● **TASK OBJECTIVE**
Rewrite the rows below with every occurrence of "Coordinate frame" changed to "Image size". Keep everything else the same.
[Start INPUT ROWS]
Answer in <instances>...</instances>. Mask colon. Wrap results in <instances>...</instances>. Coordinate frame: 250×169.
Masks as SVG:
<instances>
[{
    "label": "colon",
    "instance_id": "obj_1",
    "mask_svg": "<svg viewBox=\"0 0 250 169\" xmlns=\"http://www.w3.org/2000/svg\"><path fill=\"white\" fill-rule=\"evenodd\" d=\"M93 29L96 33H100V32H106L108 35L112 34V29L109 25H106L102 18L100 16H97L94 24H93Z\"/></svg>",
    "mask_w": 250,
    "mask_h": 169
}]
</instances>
[End INPUT ROWS]
● **REPLY**
Answer in <instances>...</instances>. Mask colon. Wrap results in <instances>...</instances>. Image size: 250×169.
Masks as SVG:
<instances>
[{
    "label": "colon",
    "instance_id": "obj_1",
    "mask_svg": "<svg viewBox=\"0 0 250 169\" xmlns=\"http://www.w3.org/2000/svg\"><path fill=\"white\" fill-rule=\"evenodd\" d=\"M93 29L96 33H100V32H106L108 35L112 34V29L109 25H106L102 18L100 16H97L94 24H93Z\"/></svg>",
    "mask_w": 250,
    "mask_h": 169
}]
</instances>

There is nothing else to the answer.